Not all photo scans are created equal and knowing the difference can mean the getting better results for your photo scanning efforts. Digitized photos that look great onscreen may be look less sharp in print, for example, if not scanned to sufficient quality.
The Key is Resolution
The key to word to remember is “resolution,” which describes how much detail will be captured from the photo scan. Resolution is measured in dots per inch (DPI), meaning a scanner will capture a certain number of dots for every inch of area scanned. These dots are also referred to as “pixels”, meaning picture elements.
Each pixel is made up of three values -- red, green, and blue (RGB) -- used to determine the color of each pixel. In a color image, each of these RGB values can be made up of 8 bits for red, 8 bits for blue, and 8 bits for green, for a total of 24 bits.
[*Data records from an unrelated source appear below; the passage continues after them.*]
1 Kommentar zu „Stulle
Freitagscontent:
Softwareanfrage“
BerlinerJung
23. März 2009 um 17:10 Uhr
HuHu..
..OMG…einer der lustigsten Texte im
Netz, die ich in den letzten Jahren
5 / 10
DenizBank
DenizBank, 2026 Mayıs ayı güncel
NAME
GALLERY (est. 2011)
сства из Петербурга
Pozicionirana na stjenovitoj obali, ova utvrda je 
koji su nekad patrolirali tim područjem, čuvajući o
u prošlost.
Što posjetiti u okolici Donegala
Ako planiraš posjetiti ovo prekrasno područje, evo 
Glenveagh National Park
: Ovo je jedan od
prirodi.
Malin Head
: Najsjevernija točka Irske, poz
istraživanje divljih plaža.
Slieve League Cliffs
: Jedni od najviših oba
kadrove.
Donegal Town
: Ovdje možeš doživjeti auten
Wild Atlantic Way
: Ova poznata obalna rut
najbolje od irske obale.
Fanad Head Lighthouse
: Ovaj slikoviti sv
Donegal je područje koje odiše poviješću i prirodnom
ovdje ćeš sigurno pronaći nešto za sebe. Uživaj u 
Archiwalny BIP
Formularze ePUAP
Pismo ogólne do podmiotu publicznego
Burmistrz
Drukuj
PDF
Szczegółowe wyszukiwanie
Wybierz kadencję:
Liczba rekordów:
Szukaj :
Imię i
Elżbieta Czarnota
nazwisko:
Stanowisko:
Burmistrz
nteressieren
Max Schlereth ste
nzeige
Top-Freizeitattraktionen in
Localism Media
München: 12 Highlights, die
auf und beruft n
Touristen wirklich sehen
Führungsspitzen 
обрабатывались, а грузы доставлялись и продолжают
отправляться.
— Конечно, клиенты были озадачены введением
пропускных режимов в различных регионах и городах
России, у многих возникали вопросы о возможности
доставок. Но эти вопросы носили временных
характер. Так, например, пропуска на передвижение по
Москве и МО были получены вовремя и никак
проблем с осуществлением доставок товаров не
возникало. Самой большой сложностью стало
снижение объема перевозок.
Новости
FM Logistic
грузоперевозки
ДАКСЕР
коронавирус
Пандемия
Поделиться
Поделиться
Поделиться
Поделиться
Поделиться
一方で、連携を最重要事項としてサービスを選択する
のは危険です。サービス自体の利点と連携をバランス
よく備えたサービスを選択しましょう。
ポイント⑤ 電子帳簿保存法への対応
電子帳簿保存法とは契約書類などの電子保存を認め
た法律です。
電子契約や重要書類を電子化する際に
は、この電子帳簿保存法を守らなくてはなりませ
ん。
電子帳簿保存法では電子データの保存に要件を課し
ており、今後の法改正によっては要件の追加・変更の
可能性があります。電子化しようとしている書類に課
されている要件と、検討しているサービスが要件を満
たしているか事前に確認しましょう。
Each 8-bit value has 256 possibilities ranging from 0 to 255. Each color pixel, then, is made up some combination of red, green and blue numbers corresponding to those 256 numbers.
A digital image is simply lots of pixels stored in a grid. This grid and the pixels are the basic building blocks of any digital image, whether the digital image is captured using a digital camera or created when you convert slides to digital. Image size describes the horizontal and vertical lines, like 640x480 or 1024x768.
While it’s not necessary to know the individual RGB values of every pixel, it is useful to know how resolution affects image quality and size. There are many scanning resolutions available, and it’s important to select the right resolution for scanning projects. The trade-off with high-resolution scans is they can be very large and consumer a lot of hard drive space.
Scans of a 35mm negative can be done at several resolutions, which affect file size a great deal. Here is a sample chart showing how a 35mm film frame can grows larger as scanning resolution increases:
Scan resolution Pixels Megapixels File size (JPEG)
2000 DPI 2700x1800 4.8 2.2-3.8 MB
3000 DPI 4050x2700 10.9 4.3-7.1 MB
4000 DPI 5400x3600 19.4 6.7-10.8 MB
Notice how, when doubling the scan resolution from 2000 DPI to 4000 DPI, the size of the file nearly quadruples.
Scanning photos from prints follows similar guidelines, but at lower resolutions. Typically, prints are made at 300dpi and rarely higher than 600 DPI, so scanning at a higher resolution is unnecessary. And, for some applications, scanning at a lower resolution may be suitable.
How do you choose the right resolution?
The ideal scan size depends on your needs and what your plans are for the scanned images. For example, at the highest resolution, HDTV has an image size of 1920x1080, so if you are looking to display your images only on TV, higher resolution is not needed. On the other hand, large prints require higher resolution than images shown only on computer monitors or TV screens.
While it may be tempting to scan images at the highest available resolution, this may not be the most practical solution. As shown in the table, just one roll of 36 exposure film scanned at 4000 DPI could be as large as 360 MB. Even with hard-drive and cloud-storage prices dropping all the time, this is still an expensive proposition for large film collections. It may be a better solution to scan all the images in a mid-range resolution for catalog purposes, and retain the film for later high-resolution scanning as needed. That’s one of the advantages of analog photography; film and prints can be rescanned as needed.